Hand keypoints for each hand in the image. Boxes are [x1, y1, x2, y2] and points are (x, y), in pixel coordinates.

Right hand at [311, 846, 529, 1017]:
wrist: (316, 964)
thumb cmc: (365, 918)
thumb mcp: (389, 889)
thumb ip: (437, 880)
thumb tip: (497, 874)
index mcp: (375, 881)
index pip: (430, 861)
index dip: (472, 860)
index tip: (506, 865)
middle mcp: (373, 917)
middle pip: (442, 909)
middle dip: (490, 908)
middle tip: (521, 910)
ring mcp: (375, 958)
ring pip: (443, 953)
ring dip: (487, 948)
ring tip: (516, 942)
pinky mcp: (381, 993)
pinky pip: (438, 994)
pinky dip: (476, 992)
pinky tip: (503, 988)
====================
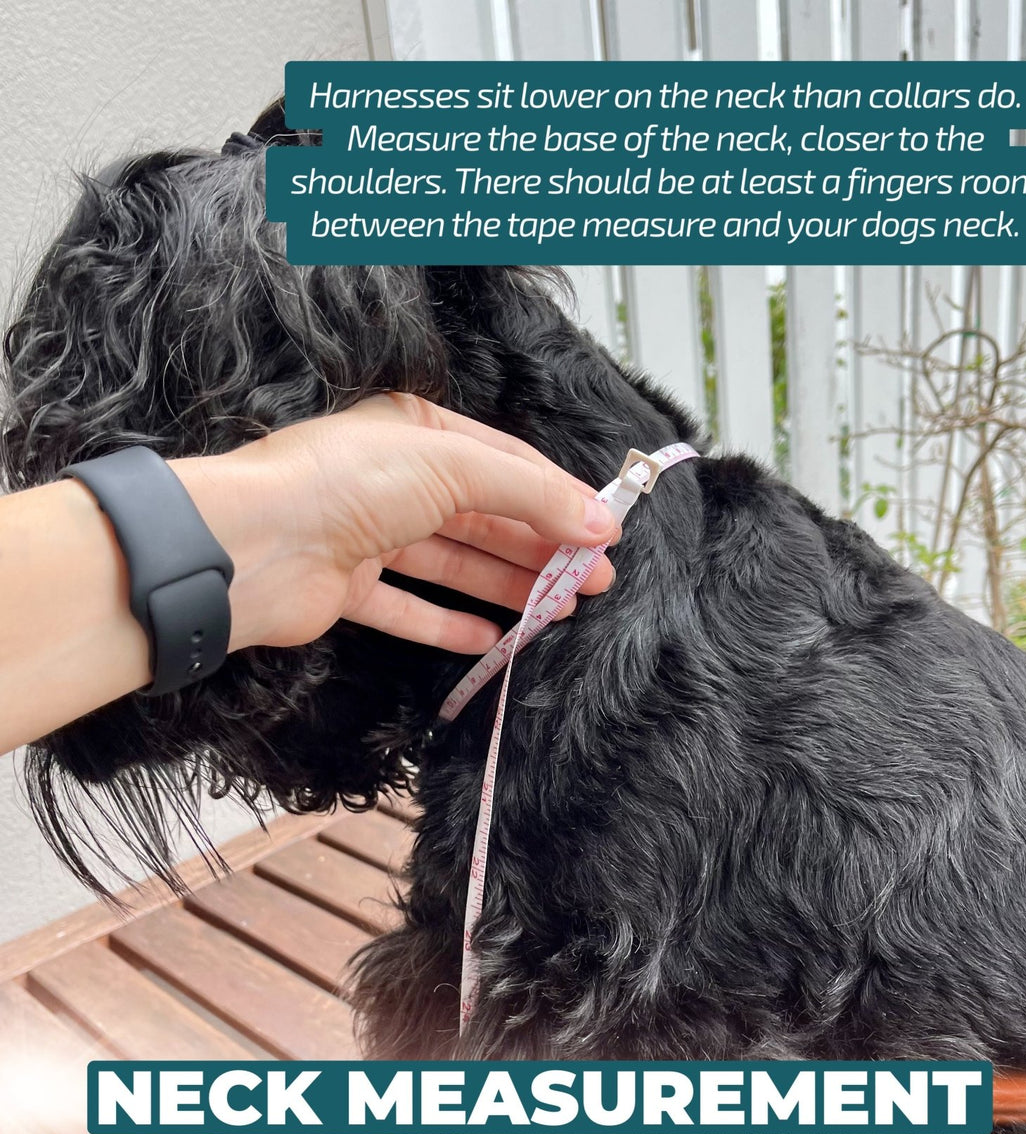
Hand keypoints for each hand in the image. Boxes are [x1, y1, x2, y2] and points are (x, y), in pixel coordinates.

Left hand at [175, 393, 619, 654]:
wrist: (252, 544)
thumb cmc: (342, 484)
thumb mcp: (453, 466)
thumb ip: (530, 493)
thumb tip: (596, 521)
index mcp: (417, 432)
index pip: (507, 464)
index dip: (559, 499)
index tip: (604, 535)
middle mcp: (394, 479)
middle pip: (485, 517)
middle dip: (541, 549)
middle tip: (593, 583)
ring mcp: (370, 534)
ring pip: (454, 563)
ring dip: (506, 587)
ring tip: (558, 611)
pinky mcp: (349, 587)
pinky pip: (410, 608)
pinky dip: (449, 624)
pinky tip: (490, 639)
====================
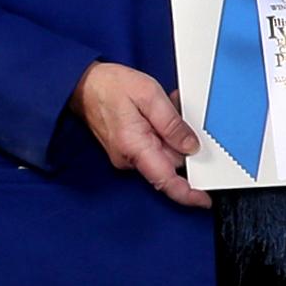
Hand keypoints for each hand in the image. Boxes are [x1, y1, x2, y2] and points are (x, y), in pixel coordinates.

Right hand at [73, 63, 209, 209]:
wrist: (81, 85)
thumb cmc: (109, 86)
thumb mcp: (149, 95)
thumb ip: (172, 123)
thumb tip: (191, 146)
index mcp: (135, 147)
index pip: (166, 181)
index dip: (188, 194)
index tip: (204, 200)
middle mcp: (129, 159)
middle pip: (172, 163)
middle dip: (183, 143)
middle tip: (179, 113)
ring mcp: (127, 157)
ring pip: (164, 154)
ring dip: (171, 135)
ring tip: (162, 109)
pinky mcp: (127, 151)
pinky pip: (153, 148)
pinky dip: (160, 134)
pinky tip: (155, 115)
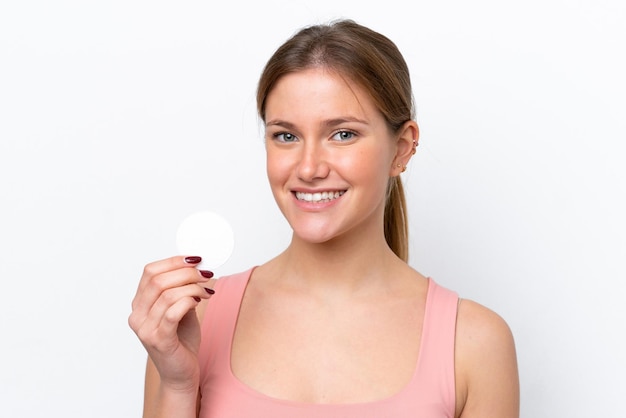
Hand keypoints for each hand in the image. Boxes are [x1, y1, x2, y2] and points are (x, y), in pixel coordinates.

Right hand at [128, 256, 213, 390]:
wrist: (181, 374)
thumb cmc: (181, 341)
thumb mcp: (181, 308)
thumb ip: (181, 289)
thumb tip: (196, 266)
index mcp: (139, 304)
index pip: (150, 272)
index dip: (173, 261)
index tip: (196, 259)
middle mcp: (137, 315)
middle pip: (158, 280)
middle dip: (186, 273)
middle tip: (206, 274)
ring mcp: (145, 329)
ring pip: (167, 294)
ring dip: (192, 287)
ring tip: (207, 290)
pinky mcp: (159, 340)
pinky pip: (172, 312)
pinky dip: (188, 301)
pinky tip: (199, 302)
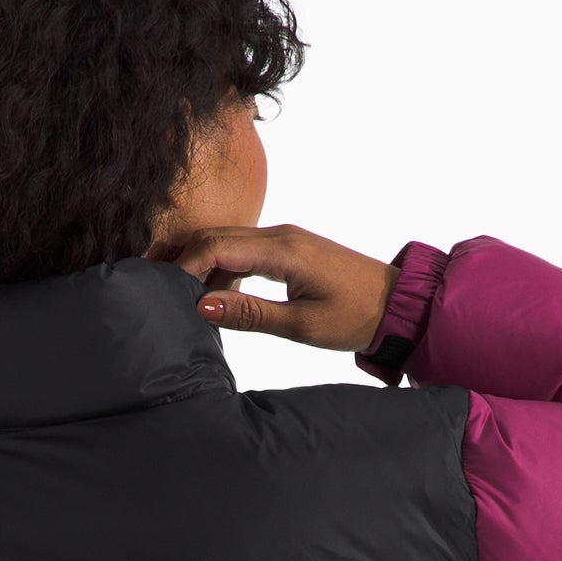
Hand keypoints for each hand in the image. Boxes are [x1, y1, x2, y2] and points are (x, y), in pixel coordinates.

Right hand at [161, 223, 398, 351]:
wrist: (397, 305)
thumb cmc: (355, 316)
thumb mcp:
====================
Give back precisely the lines above that start at the line containing "index mcp: (417, 432)" and end at the line containing "pinky tip: (490, 639)", inclusive. No other lines belong in the output.

— Exercise response —
index mcp: (417, 432)
index pip: (507, 464)
index dip: (559, 499)
index tip: (604, 535)
middle mcp: (394, 479)
middle pip: (485, 517)
middle dip: (541, 549)
middle tip: (593, 583)
ring mcp: (370, 534)
ring pip: (454, 563)
ring dip: (506, 587)
ring tip: (558, 611)
pinky mcp: (349, 587)
pinky pip: (410, 608)
pinky dip: (449, 624)
pinky tip: (490, 639)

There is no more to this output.